I have managed the 3 day and 7 day challenges a few times now, but fail to go on any longer. It was only 9 days ago that I managed 13 days, which was my longest since February! Since then I have fallen into really bad ways and have been binging harder than I have for months!
Today I have been giving myself a bit of a talking to. Time to take this shit seriously! Do I want my life back or not?! 90 days is the magical number that we are all aspiring to. I realise that it may take longer to reset, but at least by then I will have a good idea of where I am at. The others are just false goals. I am now committing to the long haul.
I managed to give up alcohol (mostly) for 6 months pretty easily, so why can't I do this? I will also be getting back on the no booze train, to give myself the best chance all around, and generally feel much better about life.
So, without further ado, I begin. Day 1 of 90 (and a new life!).
don´t feed those thoughts. if you´re distracted it´s not your fault, but when you´re aware of those thoughts, you can choose not to feed them, not to engage in them and they will dissolve on it´s own. this is very important, if you continue to engage in that kind of thinking the urges will grow. plus subconsciously you´re giving permission to lust, you´re saying OK to lust. that´s the wrong mindset bro. check your attitude, ASAP.
awesome bro!!! keep going
i´m right behind you bro, let´s do this!!!
welcome bro and good luck!!!
i hope all brothers are going well. let´s keep going my brothers, only perseverance will get us there.
today marks 1/3 of my journey . i´m feeling so much difference from the "old days".

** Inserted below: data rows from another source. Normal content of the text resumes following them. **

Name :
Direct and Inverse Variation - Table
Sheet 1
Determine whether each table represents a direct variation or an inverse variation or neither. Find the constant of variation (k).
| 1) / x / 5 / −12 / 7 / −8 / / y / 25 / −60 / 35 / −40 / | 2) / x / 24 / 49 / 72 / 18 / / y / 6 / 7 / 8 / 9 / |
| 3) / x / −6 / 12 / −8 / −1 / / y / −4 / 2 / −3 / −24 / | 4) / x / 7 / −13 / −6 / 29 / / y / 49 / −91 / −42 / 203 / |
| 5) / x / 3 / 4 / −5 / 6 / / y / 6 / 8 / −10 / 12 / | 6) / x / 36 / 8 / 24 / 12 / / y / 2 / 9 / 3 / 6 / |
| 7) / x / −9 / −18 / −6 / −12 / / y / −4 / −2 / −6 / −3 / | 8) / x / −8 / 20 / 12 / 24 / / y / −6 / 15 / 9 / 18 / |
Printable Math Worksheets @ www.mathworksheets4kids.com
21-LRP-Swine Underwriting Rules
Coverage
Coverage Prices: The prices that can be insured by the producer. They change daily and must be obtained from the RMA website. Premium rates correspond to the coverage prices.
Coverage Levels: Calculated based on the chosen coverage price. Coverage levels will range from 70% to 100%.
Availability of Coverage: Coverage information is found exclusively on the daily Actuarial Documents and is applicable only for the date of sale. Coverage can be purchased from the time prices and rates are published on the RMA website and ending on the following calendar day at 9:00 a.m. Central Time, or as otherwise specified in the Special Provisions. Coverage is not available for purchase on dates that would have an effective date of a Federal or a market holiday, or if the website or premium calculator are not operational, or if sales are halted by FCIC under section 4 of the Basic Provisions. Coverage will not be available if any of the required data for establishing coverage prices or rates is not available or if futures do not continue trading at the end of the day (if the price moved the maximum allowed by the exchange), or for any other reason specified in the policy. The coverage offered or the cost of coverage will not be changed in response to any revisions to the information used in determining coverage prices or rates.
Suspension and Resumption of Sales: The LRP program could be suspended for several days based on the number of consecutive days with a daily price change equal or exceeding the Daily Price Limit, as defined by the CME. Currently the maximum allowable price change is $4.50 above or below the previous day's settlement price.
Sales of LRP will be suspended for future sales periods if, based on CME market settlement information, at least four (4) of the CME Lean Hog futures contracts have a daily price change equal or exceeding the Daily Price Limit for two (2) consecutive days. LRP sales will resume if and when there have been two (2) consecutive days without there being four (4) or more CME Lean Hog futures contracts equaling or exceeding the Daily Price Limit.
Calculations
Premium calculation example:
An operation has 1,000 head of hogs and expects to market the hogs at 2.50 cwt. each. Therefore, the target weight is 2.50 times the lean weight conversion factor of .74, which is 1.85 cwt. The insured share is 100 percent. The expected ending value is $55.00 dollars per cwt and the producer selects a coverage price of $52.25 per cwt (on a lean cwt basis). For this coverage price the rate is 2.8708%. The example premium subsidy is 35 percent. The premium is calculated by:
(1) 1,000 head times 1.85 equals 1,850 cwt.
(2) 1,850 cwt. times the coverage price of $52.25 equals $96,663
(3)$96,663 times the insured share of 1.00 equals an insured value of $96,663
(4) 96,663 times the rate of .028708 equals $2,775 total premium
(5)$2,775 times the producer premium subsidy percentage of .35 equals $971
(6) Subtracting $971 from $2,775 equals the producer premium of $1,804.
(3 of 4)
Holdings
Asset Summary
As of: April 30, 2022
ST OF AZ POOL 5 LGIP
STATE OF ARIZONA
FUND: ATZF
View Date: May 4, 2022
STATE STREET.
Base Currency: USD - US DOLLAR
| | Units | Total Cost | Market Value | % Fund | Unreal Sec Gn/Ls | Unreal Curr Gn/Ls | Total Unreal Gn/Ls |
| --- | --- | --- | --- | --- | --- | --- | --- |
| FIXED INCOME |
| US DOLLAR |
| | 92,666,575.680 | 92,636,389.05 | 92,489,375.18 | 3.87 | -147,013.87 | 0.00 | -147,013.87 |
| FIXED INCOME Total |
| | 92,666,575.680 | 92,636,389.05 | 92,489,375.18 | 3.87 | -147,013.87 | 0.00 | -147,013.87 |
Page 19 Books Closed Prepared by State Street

-more energy: i can work and hobby the entire day without getting dead tired quickly.
- more confidence: i can talk to people very straight foward, i feel a deep empathy towards others.
- more aware: i´m more alert than before, things are looking more alive, music is better, books are better, movies are better, everything seems more alive.
-more peace: i feel a peace within me, it´s hard to get me out of balance now.
-more atractive to girls: girls are stocking me with their eyes, even girls that couln´t stand me before . on the other day a girl almost bump into me in the street because she was staring so much
-better facial expression: my face looks a lot better, more colorful than before. much better than the scared pale face and dry lips of the addiction days. now i understand something a friend of mine told me 20 years ago in highschool (about the time when i became a regular fapper) "man, you look so pale".
-more smarter: i can solve things with much more efficieny, i almost sense things before they happen.
-almost no social anxiety: in fact i´m feeling a strange link towards womans, a kind of intimicy now, wow.
-very good sleep
Onwards to the next 30 days . let´s do this brothers, towards freedom!!!
im in (1/90)
5 days without an accident
5/90 in the books!!
Day of 32.
Day 4/90 Checking in. Never give up.
Been a while since inactivity here, the inactivity period made me complacent about it, it made me believe it's quite normal and I fucked up again, started to fap two times a week. Did some self realisation yesterday, felt the urge to come back and I'm back. Wish me good luck.
All the best.i believe you will do it.